Większość osób ewakuowanych podczas pożaru jednej z łódzkich kamienic wróciło do swoich mieszkań. Przyczyną pojawienia się ognia na poddaszu budynku była prawdopodobnie nieszczelność przewodów kominowych. Na szczęście nikomu nic się nie stało, ale poddasze prawie doszczętnie spłonęło.

Z blisko 80 ewakuowanych osób 8 główny inżynier miasta zapewnił już miejsce w hotelu. Strażacy uznali mieszkania dwóch rodzin za nienadające się do użytku. Reszta może czuć się w swym lokum bezpiecznie. „Zabezpieczymy miejsce do tego stopnia, że nie będzie już nic lokatorom groziło” – zapewnił Piotr Jóźwiak rzecznik łódzkiej straży. Przyczyną pożaru były prawdopodobnie nieszczelne przewody kominowe. Przewody te posiadają liczne dziury.

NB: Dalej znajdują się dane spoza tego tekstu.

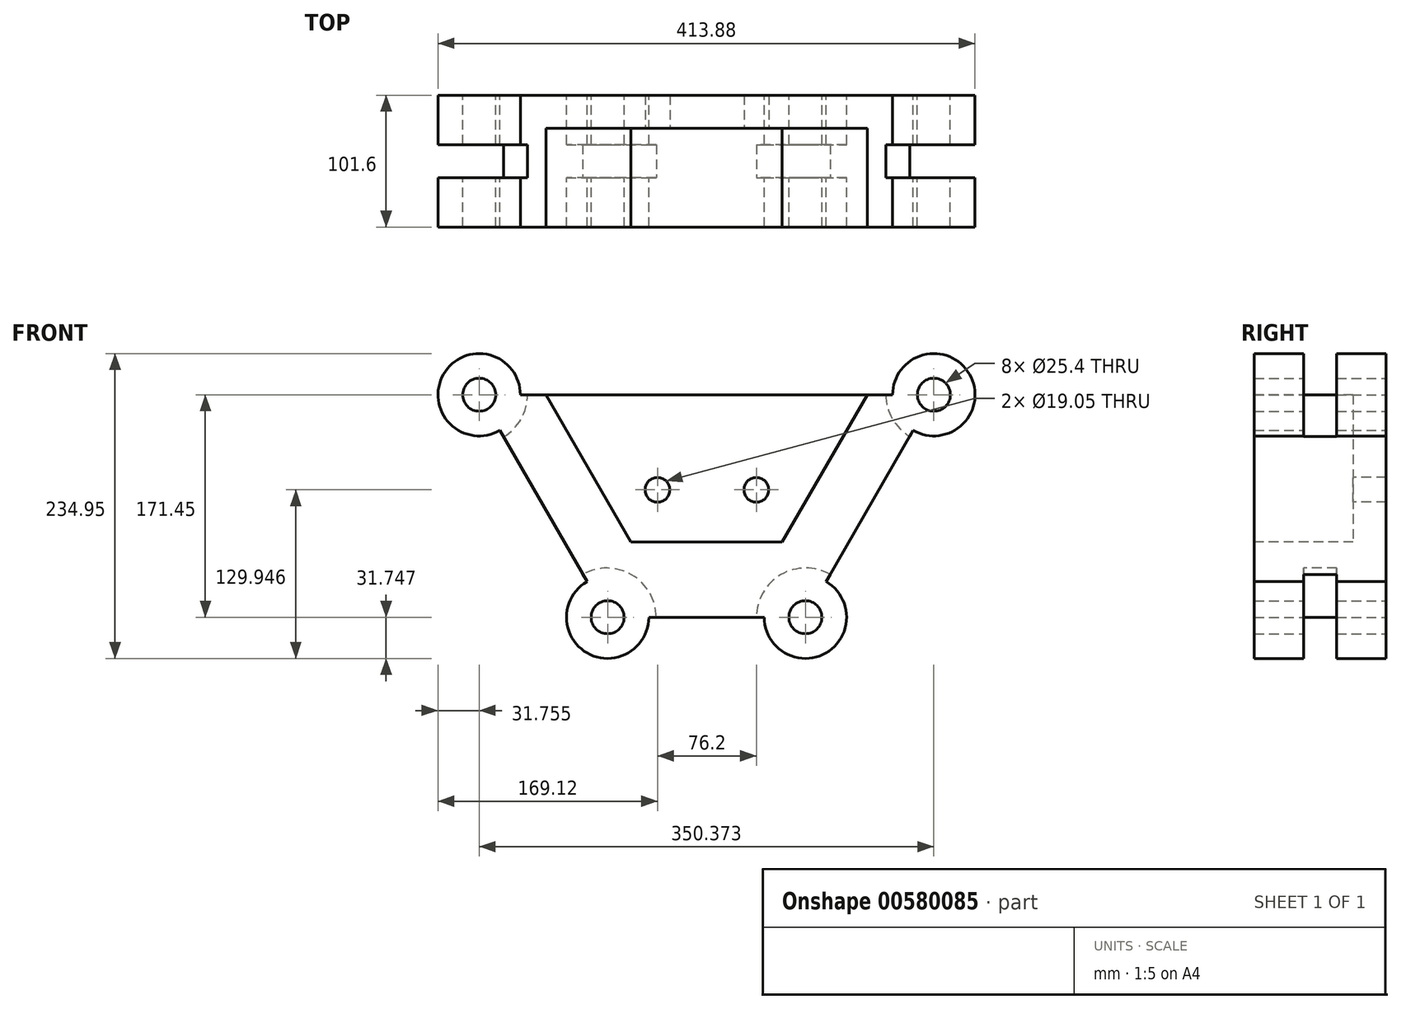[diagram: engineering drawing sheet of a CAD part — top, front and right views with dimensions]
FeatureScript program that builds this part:
annotation { "Feature Type Name" : "Feature", "Feature Type Description" : "" }
export const myFeature = defineFeature(function(context is Context, id is Id, definition is map)
    precondition{}
    {
        {
            var Q0;
            Q0=qCreatedBy(makeId("Front.planeOp"),FACE);
            var sketch = newSketch(context, id + "F0", { "sketchPlane" : qUnion([Q0])});
            skLineSegment(sketch, "E0", {"start": v(-76.48, -86.88) * mm, "end": v(75.92, -86.88) * mm});
            skLineSegment(sketch, "E1", {"start": v(75.92, -86.88) * mm, "end": v(174.9, 84.57) * mm});
            skLineSegment(sketch, "E2", {"start": v(174.9, 84.57) * mm, "end": v(-175.47, 84.57) * mm});
            skLineSegment(sketch, "E3", {"start": v(-175.47, 84.57) * mm, "end": v(-76.48, -86.88) * mm});
            skCircle(sketch, "E4", {"center": v(-175.47, 84.57) * mm, "radius": 12.7 * mm});
            skCircle(sketch, "E5", {"center": v(-175.47, 84.57) * mm, "radius": 31.75 * mm});
            skCircle(sketch, "E6", {"center": v(174.9, 84.57) * mm, "radius": 12.7 * mm});
            skCircle(sketch, "E7", {"center": v(174.9, 84.57) * mm, "radius": 31.75 * mm});
            skCircle(sketch, "E8", {"center": v(-76.48, -86.88) * mm, "radius": 12.7 * mm});
            skCircle(sketch, "E9", {"center": v(75.92, -86.88) * mm, "radius": 12.7 * mm});
            skCircle(sketch, "E10", {"center": v(-76.48, -86.88) * mm, "radius": 31.75 * mm});
            skCircle(sketch, "E11", {"center": v(75.92, -86.88) * mm, "radius": 31.75 * mm});
            skSolve(sketch);
        }
        {
            var Q0;
            {var subQ3=sQuery(id+"F0.wireOp",EDGE,"E10");var subQ10=sQuery(id+"F0.wireOp",EDGE,"E0");var subQ15=makeQuery(id+"F0.imprint","INTERSECT",VERTEX,{"derivedFrom":[subQ10,subQ3]});Q0=makeQuery(id+"F0.imprint","IMPRINT",FACE,{"disambiguationData":[TD([[makeQuery(id+"F0.imprint","IMPRINT",EDGE,{"disambiguationData":[TD([[subQ15,-1.0]])],"derivedFrom":subQ10}),1.0]])]});}
            var Q1;
            {var subQ0=sQuery(id+"F0.wireOp",EDGE,"E5");var subQ1=sQuery(id+"F0.wireOp",EDGE,"E2");var subQ2=makeQuery(id+"F0.imprint","INTERSECT",VERTEX,{"derivedFrom":[subQ1,subQ0]});Q1=makeQuery(id+"F0.imprint","IMPRINT",FACE,{"disambiguationData":[TD([[makeQuery(id+"F0.imprint","IMPRINT",EDGE,{"disambiguationData":[TD([[subQ2,-1.0]])],"derivedFrom":subQ1}),-1.0]])]});}
            var Q2;
            {var subQ0=sQuery(id+"F0.wireOp",EDGE,"E5");var subQ1=sQuery(id+"F0.wireOp",EDGE,"E2");var subQ2=makeQuery(id+"F0.imprint","INTERSECT",VERTEX,{"derivedFrom":[subQ1,subQ0]});Q2=makeQuery(id+"F0.imprint","IMPRINT",FACE,{"disambiguationData":[TD([[makeQuery(id+"F0.imprint","IMPRINT",EDGE,{"disambiguationData":[TD([[subQ2,-1.0]])],"derivedFrom":subQ1}),1.0]])]});}
            var Q3;
            {var subQ0=sQuery(id+"F0.wireOp",EDGE,"E7");var subQ1=sQuery(id+"F0.wireOp",EDGE,"E1");var subQ2=makeQuery(id+"F0.imprint","INTERSECT",VERTEX,{"derivedFrom":[subQ1,subQ0]});Q3=makeQuery(id+"F0.imprint","IMPRINT",FACE,{"disambiguationData":[TD([[makeQuery(id+"F0.imprint","IMPRINT",EDGE,{"disambiguationData":[TD([[subQ2,-1.0]])],"derivedFrom":subQ1}),1.0]])]});}
            var Q4;
            {var subQ0=sQuery(id+"F0.wireOp",EDGE,"E7");var subQ1=sQuery(id+"F0.wireOp",EDGE,"E1");var subQ2=makeQuery(id+"F0.imprint","INTERSECT",VERTEX,{"derivedFrom":[subQ1,subQ0]});Q4=makeQuery(id+"F0.imprint","IMPRINT",FACE,{"disambiguationData":[TD([[makeQuery(id+"F0.imprint","IMPRINT",EDGE,{"disambiguationData":[TD([[subQ2,-1.0]])],"derivedFrom":subQ1}),-1.0]])]});}
            var Q5;
            {var subQ0=sQuery(id+"F0.wireOp",EDGE,"E11");var subQ1=sQuery(id+"F0.wireOp",EDGE,"E0");var subQ2=makeQuery(id+"F0.imprint","INTERSECT",VERTEX,{"derivedFrom":[subQ1,subQ0]});Q5=makeQuery(id+"F0.imprint","IMPRINT",FACE,{"disambiguationData":[TD([[makeQuery(id+"F0.imprint","IMPRINT",EDGE,{"disambiguationData":[TD([[subQ2,-1.0]])],"derivedFrom":subQ1}),1.0]])]});}
            var Q6;
            {var subQ0=sQuery(id+"F0.wireOp",EDGE,"E11");var subQ1=sQuery(id+"F0.wireOp",EDGE,"E0");var subQ2=makeQuery(id+"F0.imprint","INTERSECT",VERTEX,{"derivedFrom":[subQ1,subQ0]});Q6=makeQuery(id+"F0.imprint","IMPRINT",FACE,{"disambiguationData":[TD([[makeQuery(id+"F0.imprint","IMPRINT",EDGE,{"disambiguationData":[TD([[subQ2,-1.0]])],"derivedFrom":subQ1}),-1.0]])]});}
            var Q7;
            {var subQ0=sQuery(id+"F0.wireOp",EDGE,"E10");var subQ1=sQuery(id+"F0.wireOp",EDGE,"E0");var subQ2=makeQuery(id+"F0.imprint","INTERSECT",VERTEX,{"derivedFrom":[subQ1,subQ0]});Q7=makeQuery(id+"F0.imprint","IMPRINT",FACE,{"disambiguationData":[TD([[makeQuery(id+"F0.imprint","IMPRINT",EDGE,{"disambiguationData":[TD([[subQ2,1.0]])],"derivedFrom":subQ1}),1.0]])]});}
            var Q8;
            {var subQ0=sQuery(id+"F0.wireOp",EDGE,"E10");var subQ1=sQuery(id+"F0.wireOp",EDGE,"E0");var subQ2=makeQuery(id+"F0.imprint","INTERSECT",VERTEX,{"derivedFrom":[subQ1,subQ0]});Q8=makeQuery(id+"F0.imprint","IMPRINT",FACE,{"disambiguationData":[TD([[makeQuery(id+"F0.imprint","IMPRINT",EDGE,{"disambiguationData":[TD([[subQ2,1.0]])],"derivedFrom":subQ1}),-1.0]])]});}
            var Q9;
            Q9=sQuery(id+"F0.wireOp",EDGE,"E11");
            var Q10;
            Q10=sQuery(id+"F0.wireOp",EDGE,"E10");
            var Q11;
            Q11=sQuery(id+"F0.wireOp",EDGE,"E5");
            var Q12;
            Q12=sQuery(id+"F0.wireOp",EDGE,"E7");
            var Q13;
            Q13=sQuery(id+"F0.wireOp",EDGE,"E0");
            var Q14;
            Q14=sQuery(id+"F0.wireOp",EDGE,"E3");
            var Q15;
            Q15=sQuery(id+"F0.wireOp",EDGE,"E2");
            var Q16;
            Q16=sQuery(id+"F0.wireOp",EDGE,"E1");
            var Q17;
            Q17=sQuery(id+"F0.wireOp",EDGE,"E9");
            var Q18;
            Q18=sQuery(id+"F0.wireOp",EDGE,"E8");
            var Q19;
            Q19=sQuery(id+"F0.wireOp",EDGE,"E6");
            var Q20;
            Q20=sQuery(id+"F0.wireOp",EDGE,"E4");
            extrude(context, id + "F1", {"entities" : qUnion([Q0, Q1, Q2, Q3, Q4, Q5, Q6, Q7, Q8]), "surfaceEntities" : qUnion([Q9, Q10, Q11, Q12, Q13, Q14, Q15, Q16, Q17, Q18, Q19, Q20]), "endBound" : BoundingType.SYMMETRIC, "depth" : 101.6 * mm, "offsetDistance" : 25.4 * mm});
        }
        {
            var Q0;
            Q0=makeQuery(id+"F1.opExtrude","CAP_FACE",FACE,{"disambiguationData":[OSD([sQuery(id+"F0.wireOp",EDGE,"E0"),sQuery(id+"F0.wireOp",EDGE,"E1"),sQuery(id+"F0.wireOp",EDGE,"E2"),sQuery(id+"F0.wireOp",EDGE,"E3"),sQuery(id+"F0.wireOp",EDGE,"E4"),sQuery(id+"F0.wireOp",EDGE,"E5"),sQuery(id+"F0.wireOp",EDGE,"E6"),sQuery(id+"F0.wireOp",EDGE,"E7"),sQuery(id+"F0.wireOp",EDGE,"E8"),sQuery(id+"F0.wireOp",EDGE,"E9"),sQuery(id+"F0.wireOp",EDGE,"E10"),sQuery(id+"F0.wireOp",EDGE,"E11")])],"isStart":false});
            var sketch = newSketch(context, id + "F2", { "sketchPlane" : qUnion([Q0])});
            skLineSegment(sketch, "E12", {"start": v(-124.14, 84.57) * mm, "end": v(123.58, 84.57) * mm});
            skLineSegment(sketch, "E13", {"start": v(123.58, 84.57) * mm, "end": v(58.07, -28.9) * mm});
            skLineSegment(sketch, "E14", {"start": v(58.07, -28.9) * mm, "end": v(-58.63, -28.9) * mm});
            skLineSegment(sketch, "E15", {"start": v(-58.63, -28.9) * mm, "end": v(-124.14, 84.57) * mm});
            skSolve(sketch);
        }
        {
            var Q0;
            Q0=makeQuery(id+"F2.imprint","IMPRINT",FACE,{"disambiguationData":[TD([[makeQuery(id+"F2.imprint","IMPRINT",EDGE,{"derivedFrom":sQuery(id+"F2.wireOp",EDGE,"E12")}),1.0]])]});
            extrude(context, id + "F3", {"entities" : qUnion([Q0]), "operationType" : NewBodyOperationType.REMOVE, "oppositeDirection" : true, "depth" : 76.2 * mm, "offsetDistance" : 25.4 * mm});
        }
        {
            var Q0;
            Q0=qCreatedBy(makeId("Front.planeOp"),FACE);
            var sketch = newSketch(context, id + "F4", { "sketchPlane" : qUnion([Q0])});
            skCircle(sketch, "E16", {"center": v(-176.31, 84.72) * mm, "radius": 38.1 * mm});
            skCircle(sketch, "E17", {"center": v(176.03, 85.03) * mm, "radius": 38.1 * mm});
            skCircle(sketch, "E18", {"center": v(76.21, -87.07) * mm, "radius": 38.1 * mm});
            skCircle(sketch, "E19", {"center": v(-77.12, -87.07) * mm, "radius": 38.1 * mm});
            skSolve(sketch);
        }
        {
            var Q0;
            Q0=makeQuery(id+"F4.imprint","IMPRINT",FACE,{"disambiguationData":[TD([[makeQuery(id+"F4.imprint","IMPRINT",EDGE,{"derivedFrom":sQuery(id+"F4.wireOp",EDGE,"E16")}),1.0]])]});
            var Q1;
            Q1=makeQuery(id+"F4.imprint","IMPRINT",FACE,{"disambiguationData":[TD([[makeQuery(id+"F4.imprint","IMPRINT",EDGE,{"derivedFrom":sQuery(id+"F4.wireOp",EDGE,"E17")}),1.0]])]});
            var Q2;
            Q2=makeQuery(id+"F4.imprint","IMPRINT",FACE,{"disambiguationData":[TD([[makeQuery(id+"F4.imprint","IMPRINT",EDGE,{"derivedFrom":sQuery(id+"F4.wireOp",EDGE,"E18")}),1.0]])]});
            var Q3;
            Q3=makeQuery(id+"F4.imprint","IMPRINT",FACE,{"disambiguationData":[TD([[makeQuery(id+"F4.imprint","IMPRINT",EDGE,{"derivedFrom":sQuery(id+"F4.wireOp",EDGE,"E19")}),1.0]])]});
            extrude(context, id + "F5", {"entities" : qUnion([Q0, Q1, Q2, Q3]), "operationType" : NewBodyOperationType.REMOVE, "endBound" : BoundingType.SYMMETRIC, "oppositeDirection" : true, "depth" : 25.4 * mm, "offsetDistance" : 25.4 * mm});
        }
        {
            var Q0;
            {var subQ3=sQuery(id+"F0.wireOp",EDGE,"E10");var subQ10=sQuery(id+"F0.wireOp",EDGE,"E0");var subQ15=makeQuery(id+"F0.imprint","INTERSECT",VERTEX,{"derivedFrom":[subQ10,subQ3]});Q0=makeQuery(id+"F0.imprint","IMPRINT",FACE,{"disambiguationData":[TD([[makeQuery(id+"F0.imprint","IMPRINT",EDGE,{"disambiguationData":[TD([[subQ15,-1.0]])],"derivedFrom":subQ10}),1.0]])]});}
            var sketch = newSketch(context, id + "F6", { "sketchPlane" : qUnion([Q0])});
            skLineSegment(sketch, "E20", {"start": v(38.1, -48.78) * mm, "end": v(-38.1, -48.78) * mm, "construction": true});
            skCircle(sketch, "E21", {"center": v(38.1, -48.78) * mm, "radius": 9.53 * mm});
            skCircle(sketch, "E22", {"center": v(-38.1, -48.78) * mm, "radius": 9.53 * mm});
            skLineSegment(sketch, "E23", {"start": v(0, 0) * mm, "end": v(0, -74.8) * mm, "construction": true});
            skSolve(sketch);
        }
        {
            var Q0;
            Q0=makeQuery(id+"F6.imprint","IMPRINT",FACE,{"disambiguationData":[TD([[makeQuery(id+"F6.imprint","IMPRINT",EDGE,{"derivedFrom":sQuery(id+"F6.wireOp",EDGE,"E21")}),-1.0]])]});
            var sketch = newSketch(context, id + "F7", { "sketchPlane" : qUnion([Q0])});
            skLineSegment(sketch, "E24", {"start": v(0, -26.78) * mm, "end": v(0, 11.32) * mm, "construction": true});
            skLineSegment(sketch, "E25", {"start": v(-38.1, 11.32) * mm, "end": v(38.1, 11.32) * mm, "construction": true});
            skCircle(sketch, "E26", {"center": v(-38.1, 11.32) * mm, "radius": 9.53 * mm});
            skCircle(sketch, "E27", {"center": v(38.1, 11.32) * mm, "radius": 9.53 * mm});
            skSolve(sketch);
        }
        {
            var Q0;
            Q0 = qSketchRegion(id + "F7", true);
            extrude(context, id + "F8", {"entities" : qUnion([Q0]), "operationType" : NewBodyOperationType.REMOVE, "endBound" : BoundingType.THROUGH_ALL, "oppositeDirection" : true, "depth" : 25.4 * mm, "offsetDistance" : 25.4 * mm});
        }
    });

Tymczasem mieszkańcy kamienicy dzisiejszy wieczór zapamiętają na długo. "Siedzieliśmy w domu, nagle wszedł strażak i kazał nam natychmiast opuścić mieszkanie z powodu pożaru. Wzięliśmy kurtki pod pachy i uciekliśmy" - powiedziała jedna z mieszkanek łódzkiej kamienicy. Na szczęście w wyniku pożaru nikt z mieszkańców pechowego budynku nie odniósł obrażeń.